Rheana sendiri hanya diam seraya menggeleng-gelengkan kepalanya pelan. Ia tidak tahu siapa pria ini, tapi setidaknya pria itu telah menyelamatkannya dari segala gombalan basi yang diberikan oleh Luhan.

"Maafkan kakakku. Dia memang seperti itu." sang Pria mendesah pelan. Seperkian detik kemudian, ekspresi dinginnya berubah sedikit lebih lembut serta senyum tipis yang mengiasi wajahnya.

"Kakak? Oh, kau Sehun? Luhan pernah menceritakanmu minggu lalu."

Senyumnya mulai mengembang. Bukan senyum tipis lagi, melainkan sebuah senyum menawan khas seorang bangsawan.

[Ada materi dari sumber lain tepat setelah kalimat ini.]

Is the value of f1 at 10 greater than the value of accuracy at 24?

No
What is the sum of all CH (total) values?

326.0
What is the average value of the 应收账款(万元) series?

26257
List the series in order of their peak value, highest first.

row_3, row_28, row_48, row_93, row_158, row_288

Ya Tuhan, kenapa ada manusia setampan dia di muka bumi ini?

"Kau benar. Aku Oh Sehun. Aku adik--bukan. Tepatnya saudara dekat dari Xi Luhan."

"Rheana Andria. Senang bertemu denganmu."

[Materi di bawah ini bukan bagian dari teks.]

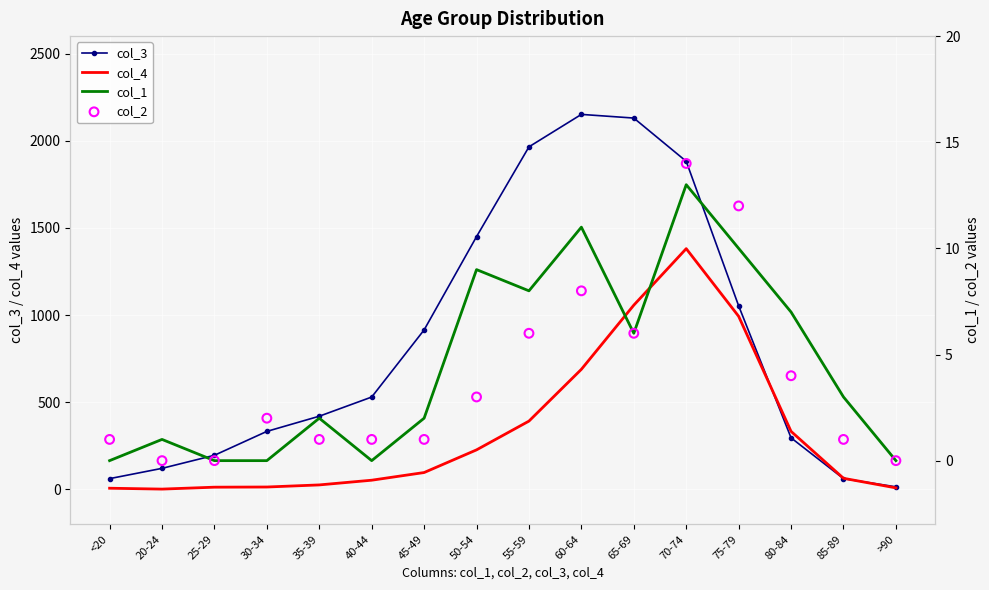

What is the total value across all series at 55-59?

2371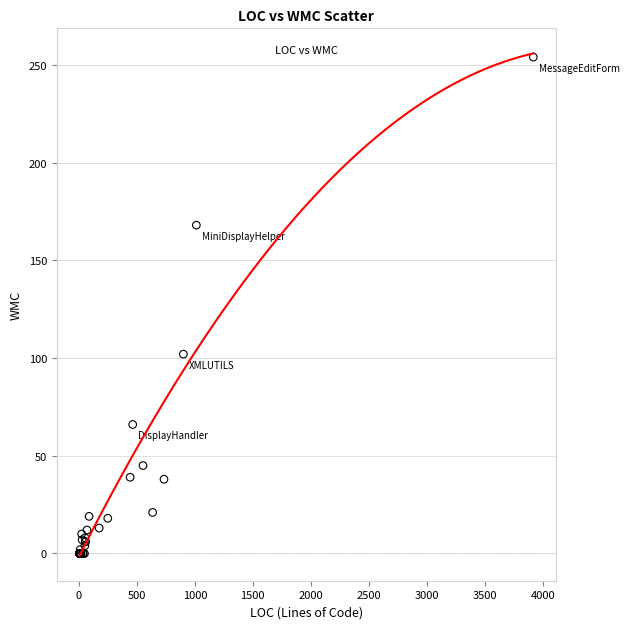

What Y value in the scatter plot is closest to 127?

102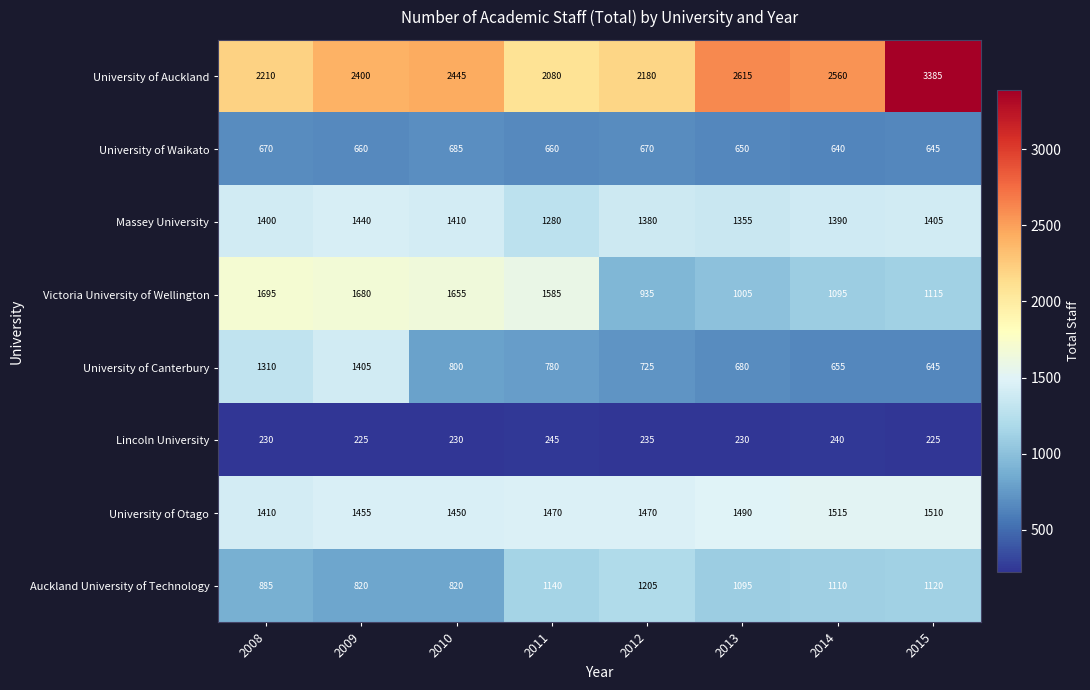

True or false: Lincoln University has a value of 230 at 2010.

True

Sehun diam. Manik matanya menatap ke arah Rheana. Tepatnya mengamati gadis itu dengan seksama. "Ya, begitu pula denganku. Tak ku sangka apa yang dikatakan hyung tentangmu semuanya benar."

"Mak--"

"Ngomong-ngomong, apa kau kenal dengan dia?"

Pandangan Rheana beralih kala Sehun menunjuk seorang gadis dengan ibu jarinya. Ia kembali diam, mencoba untuk melihat dengan seksama apa yang baru saja Sehun tunjuk. Rheana tak ingin salah orang nantinya.

"Aku kenal. Ada apa memangnya?"

"Aku tertarik dengannya."

Demi apapun, Rheana tidak pernah menyangka bahwa ada orang lain yang tertarik dengan dia selain Manager Divisi Programmer yang kewarasannya patut dipertanyakan.

"Ingin kukenalkan?"

"Tidak perlu. Biar aku sendiri yang melakukannya. Tapi jangan beritahu dia, okay? Aku permisi sekarang."

















































Rheana benar-benar tak percaya dengan apa yang baru saja dikatakan oleh Sehun. Bagaimana mungkin sosok menawan, tampan, dan penuh kharisma semacam Oh Sehun bisa tertarik pada sosok labil temannya itu?